EXERCISE DIRECTIONS :: Please set down the records below exactly as they appear.

Start of Block

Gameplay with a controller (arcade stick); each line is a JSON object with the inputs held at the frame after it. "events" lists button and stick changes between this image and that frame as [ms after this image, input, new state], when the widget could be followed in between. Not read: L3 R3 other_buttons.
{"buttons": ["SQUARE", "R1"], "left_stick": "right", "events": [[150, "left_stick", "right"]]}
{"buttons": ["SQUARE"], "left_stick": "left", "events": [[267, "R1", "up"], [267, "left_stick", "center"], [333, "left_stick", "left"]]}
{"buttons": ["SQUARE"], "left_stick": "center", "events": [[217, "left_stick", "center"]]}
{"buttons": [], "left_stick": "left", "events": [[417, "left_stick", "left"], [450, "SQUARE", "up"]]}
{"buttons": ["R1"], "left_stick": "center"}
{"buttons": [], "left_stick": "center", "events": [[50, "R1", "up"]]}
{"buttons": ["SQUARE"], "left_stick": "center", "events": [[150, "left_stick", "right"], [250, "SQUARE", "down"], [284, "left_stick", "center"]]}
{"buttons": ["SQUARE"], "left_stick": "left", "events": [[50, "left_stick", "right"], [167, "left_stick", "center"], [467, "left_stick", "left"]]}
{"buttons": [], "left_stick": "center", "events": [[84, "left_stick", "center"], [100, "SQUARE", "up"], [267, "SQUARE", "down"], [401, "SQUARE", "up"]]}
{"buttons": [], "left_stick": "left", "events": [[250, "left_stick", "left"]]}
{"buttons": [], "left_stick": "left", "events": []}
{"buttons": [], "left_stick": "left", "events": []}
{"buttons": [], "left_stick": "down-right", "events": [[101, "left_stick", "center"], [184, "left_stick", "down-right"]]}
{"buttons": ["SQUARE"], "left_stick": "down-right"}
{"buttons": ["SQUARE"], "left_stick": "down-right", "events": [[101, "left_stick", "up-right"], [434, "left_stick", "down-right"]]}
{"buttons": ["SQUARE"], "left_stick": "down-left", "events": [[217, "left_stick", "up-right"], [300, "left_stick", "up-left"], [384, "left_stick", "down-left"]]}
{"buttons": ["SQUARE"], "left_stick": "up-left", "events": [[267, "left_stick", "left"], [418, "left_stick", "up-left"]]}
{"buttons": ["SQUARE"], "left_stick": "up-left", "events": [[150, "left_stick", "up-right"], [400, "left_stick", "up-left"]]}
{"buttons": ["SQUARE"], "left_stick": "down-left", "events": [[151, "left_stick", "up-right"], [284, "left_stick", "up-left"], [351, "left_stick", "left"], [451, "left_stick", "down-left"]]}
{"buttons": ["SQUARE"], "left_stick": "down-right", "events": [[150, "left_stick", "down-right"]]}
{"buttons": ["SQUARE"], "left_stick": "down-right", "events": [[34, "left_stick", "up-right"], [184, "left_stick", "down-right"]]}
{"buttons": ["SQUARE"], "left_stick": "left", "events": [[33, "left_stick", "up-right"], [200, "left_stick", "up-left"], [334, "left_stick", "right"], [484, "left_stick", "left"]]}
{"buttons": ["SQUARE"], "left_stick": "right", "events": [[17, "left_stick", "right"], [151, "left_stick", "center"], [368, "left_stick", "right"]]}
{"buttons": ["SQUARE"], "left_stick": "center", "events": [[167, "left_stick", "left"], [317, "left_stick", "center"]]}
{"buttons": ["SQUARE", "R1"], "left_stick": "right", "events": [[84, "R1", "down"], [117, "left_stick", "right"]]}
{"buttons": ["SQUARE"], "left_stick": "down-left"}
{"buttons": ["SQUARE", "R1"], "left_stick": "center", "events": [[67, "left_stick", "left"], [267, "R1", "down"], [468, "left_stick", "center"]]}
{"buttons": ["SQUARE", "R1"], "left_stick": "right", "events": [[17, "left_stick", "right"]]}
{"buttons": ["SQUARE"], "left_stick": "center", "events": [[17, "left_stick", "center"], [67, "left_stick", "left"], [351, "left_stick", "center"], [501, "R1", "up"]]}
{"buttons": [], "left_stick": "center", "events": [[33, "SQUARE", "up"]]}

End of Block

COMPLETED EXERCISE ::
Gameplay with a controller (arcade stick); each line is a JSON object with the inputs held at the frame after it. "events" lists button and stick changes between this image and that frame as [ms after this image, input, new state], when the widget could be followed in between. Not read: L3 R3 other_buttons.
{"buttons": ["SQUARE", "R1"], "left_stick": "right", "events": [[150, "left_stick", "right"]]}
{"buttons": ["SQUARE"], "left_stick": "left", "events": [[267, "R1", "up"], [267, "left_stick", "center"], [333, "left_stick", "left"]]}
{"buttons": ["SQUARE"], "left_stick": "center", "events": [[217, "left_stick", "center"]]}
{"buttons": [], "left_stick": "left", "events": [[417, "left_stick", "left"], [450, "SQUARE", "up"]]}
{"buttons": ["R1"], "left_stick": "center"}
{"buttons": [], "left_stick": "center", "events": [[50, "R1", "up"]]}
{"buttons": ["SQUARE"], "left_stick": "center", "events": [[150, "left_stick", "right"], [250, "SQUARE", "down"], [284, "left_stick", "center"]]}
{"buttons": ["SQUARE"], "left_stick": "left", "events": [[50, "left_stick", "right"], [167, "left_stick", "center"], [467, "left_stick", "left"]]}
{"buttons": [], "left_stick": "center", "events": [[84, "left_stick", "center"], [100, "SQUARE", "up"], [267, "SQUARE", "down"], [401, "SQUARE", "up"]]}
{"buttons": [], "left_stick": "left", "events": [[250, "left_stick", "left"]]}
{"buttons": [], "left_stick": "left", "events": []}
{"buttons": [], "left_stick": "left", "events": []}
{"buttons": [], "left_stick": "down-right", "events": [[101, "left_stick", "center"], [184, "left_stick", "down-right"]]}
{"buttons": ["SQUARE"], "left_stick": "down-right"}
{"buttons": ["SQUARE"], "left_stick": "down-right", "events": [[101, "left_stick", "up-right"], [434, "left_stick", "down-right"]]}
{"buttons": ["SQUARE"], "left_stick": "down-left", "events": [[217, "left_stick", "up-right"], [300, "left_stick", "up-left"], [384, "left_stick", "down-left"]]}
{"buttons": ["SQUARE"], "left_stick": "up-left", "events": [[267, "left_stick", "left"], [418, "left_stick", "up-left"]]}
{"buttons": ["SQUARE"], "left_stick": "up-left", "events": [[150, "left_stick", "up-right"], [400, "left_stick", "up-left"]]}
{"buttons": ["SQUARE"], "left_stick": "down-left", "events": [[151, "left_stick", "up-right"], [284, "left_stick", "up-left"], [351, "left_stick", "left"], [451, "left_stick", "down-left"]]}
{"buttons": ["SQUARE"], "left_stick": "down-right", "events": [[150, "left_stick", "down-right"]]}
{"buttons": ["SQUARE"], "left_stick": "down-right", "events": [[34, "left_stick", "up-right"], [184, "left_stick", "down-right"]]}
{"buttons": ["SQUARE"], "left_stick": "left", "events": [[33, "left_stick", "up-right"], [200, "left_stick", "up-left"], [334, "left_stick", "right"], [484, "left_stick", "left"]]}
{"buttons": ["SQUARE"], "left_stick": "right", "events": [[17, "left_stick", "right"], [151, "left_stick", "center"], [368, "left_stick", "right"]]}
{"buttons": ["SQUARE"], "left_stick": "center", "events": [[167, "left_stick", "left"], [317, "left_stick", "center"]]}
{"buttons": ["SQUARE", "R1"], "left_stick": "right", "events": [[84, "R1", "down"], [117, "left_stick", "right"]]}
{"buttons": ["SQUARE"], "left_stick": "down-left"}
{"buttons": ["SQUARE", "R1"], "left_stick": "center", "events": [[67, "left_stick", "left"], [267, "R1", "down"], [468, "left_stick", "center"]]}
{"buttons": ["SQUARE", "R1"], "left_stick": "right", "events": [[17, "left_stick", "right"]]}
{"buttons": ["SQUARE"], "left_stick": "center", "events": [[17, "left_stick", "center"], [67, "left_stick", "left"], [351, "left_stick", "center"], [501, "R1", "up"]]}
{"buttons": [], "left_stick": "center", "events": [[33, "SQUARE", "up"]]}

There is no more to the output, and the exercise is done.